In Europa invece il mercato si aspetta l’annuncio del tapering del QE da parte della BCE prima della fine dell’anno fine di una politica monetaria ultra-espansiva senza senso, perché anche se il ciclo economico è più indietro rispetto a quello USA e le pressioni inflazionistiche più modeste, la BCE sta ancora pompando 60 miliardi di euro al mese come se l’economia fosse in crisi di liquidità o in profonda recessione che non è.
Cosi anche l’instabilità politica italiana desta poche preoccupazioni sui mercati, in quanto   se l’economia europea e mondiale cresce, anche la nostra seguirà indipendentemente, da una situazione più o meno stabile a livello governativo. Al contrario, un governo debole, espressione di un Parlamento fratturato, rende più semplice per l’Europa imporre la direzione desiderata al nostro Paese.

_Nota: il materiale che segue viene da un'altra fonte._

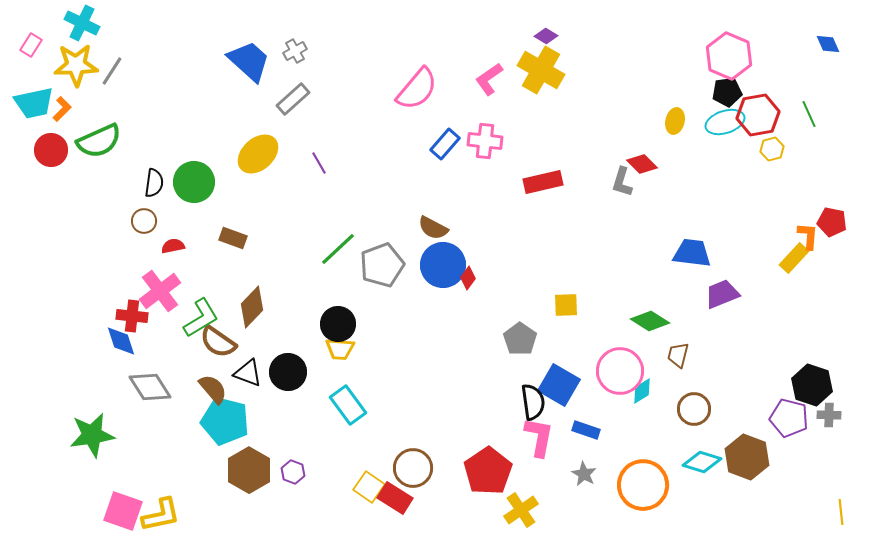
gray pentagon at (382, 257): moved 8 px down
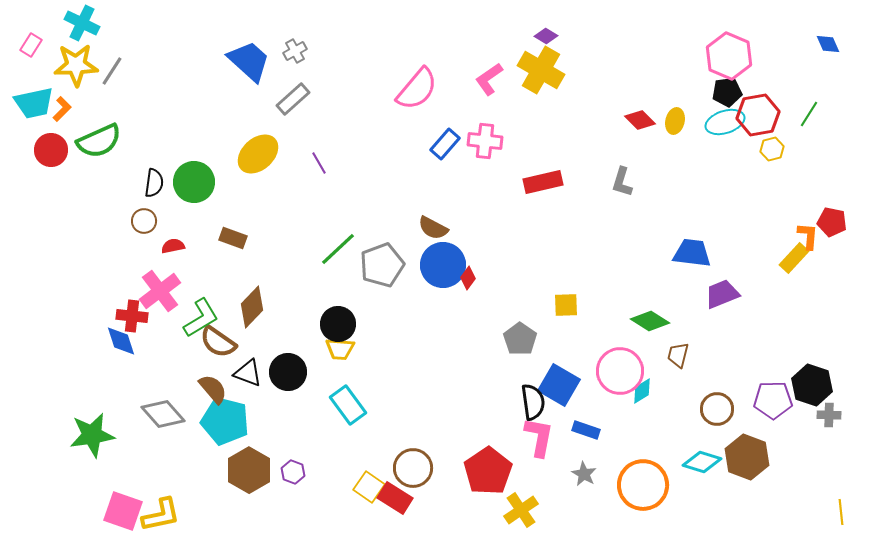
green line at (809, 114): rotated 56 degrees clockwise
red diamond at (642, 164): moved 2 px left, 44 px up
gray diamond at (150, 387): moved 13 px right, 27 px down; rotated 9 degrees counterclockwise
brown circle at (694, 409): moved 23 px right
purple pentagon at (789, 418): moved 16 px left, 18 px up; rotated 15 degrees counterclockwise
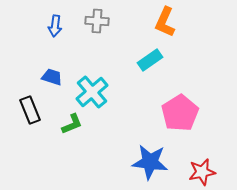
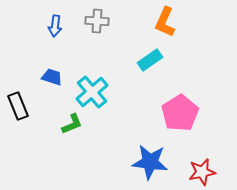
black rectangle: moved 12 px left, 4 px up
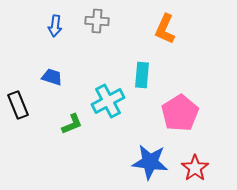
orange L-shape: moved 7 px down
cyan rectangle: moved 8 px left, 15 px down; rotated 50 degrees counterclockwise
cyan cross: moved 16 px right, 9 px down; rotated 12 degrees clockwise
black rectangle: moved 1 px up
red star: moved 7 px left, 4 px up; rotated 24 degrees counterclockwise
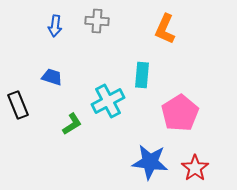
green L-shape: rotated 10 degrees counterclockwise
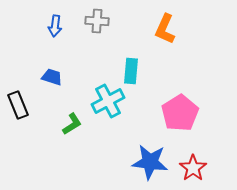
cyan rectangle: moved 11 px left, 4 px up
red star: moved 2 px left
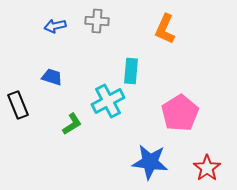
blue arrow: rotated 70 degrees clockwise
red star: moved 14 px right
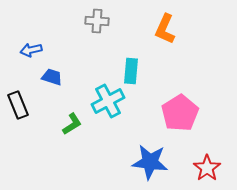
blue arrow: moved 24 px left, 24 px down
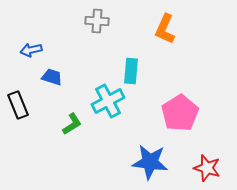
red star: rotated 20 degrees counterclockwise
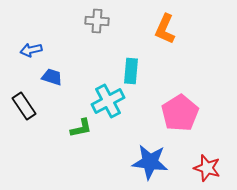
black rectangle: moved 6 px right, 1 px down; rotated 12 degrees counterclockwise
green L-shape: moved 9 px right, 4 px down; rotated 20 degrees clockwise
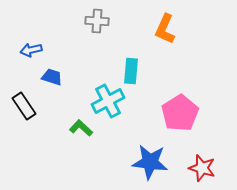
green L-shape: rotated 125 degrees counterclockwise
red star: moved 5 px left
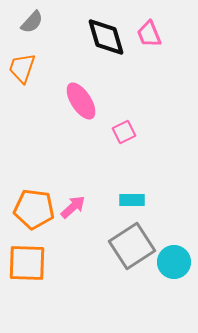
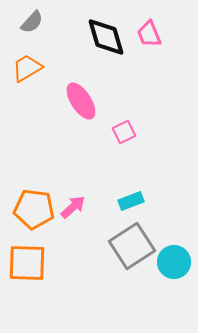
orange trapezoid: moved 5 px right; rotated 40 degrees clockwise
cyan rectangle: moved 1 px left, 1 px down; rotated 20 degrees counterclockwise
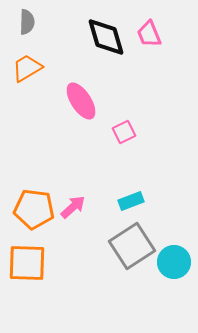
gray semicircle: moved 5 px left; rotated 40 degrees counterclockwise
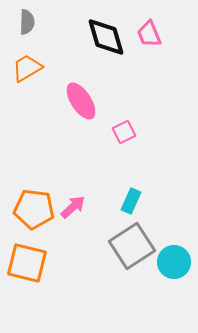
cyan rectangle: rotated 45 degrees counterclockwise
orange square: rotated 12 degrees clockwise
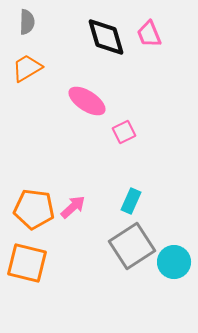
pink ellipse: moved 6 px right; rotated 24 degrees counterclockwise
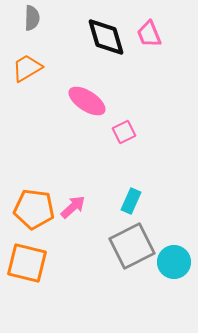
gray semicircle: moved 5 px right, 4 px up
gray square: rotated 6 degrees clockwise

Previsioni rosee per gli investimenti nell’ultimo trimestre dell’anno dove vista la crescita economica in essere e la conseguente normalizzazione delle politiche monetarie, si sconsigliano le obbligazioni governative e investment grade, drogate da anni di QE, mentre le azioni rimangono la scelta preferibile senza distinzioni particolari di area valutaria. Grazie infatti alla globalizzazione, per le multinazionali, le oscillazioni dei cambi non dovrebbero più determinare grossi sconvolgimenti a livello di bilancio ed anche se la diversificazione valutaria non ha molto pagato in quest’ultimo anno, ed il dollaro è ancora in un trend di medio termine di indebolimento, attraverso le azioni è bene mantenerne comunque una quota, come altrettanto è bene mantenere una certa esposizione ai paesi emergenti.

Invece a livello settoriale le scelte corrette potrebbero favorevolmente incidere sui rendimenti e chi fortemente penalizzato negli scorsi anni, ora in recupero, potrebbe rafforzarsi ulteriormente se i tassi dovessero salire. Uno su tutti il sistema bancario che, pur rimanendo schiacciato dal peso di una regolamentazione talvolta eccessiva, dovrebbe beneficiare di un recupero di redditività attraverso il margine d’interesse.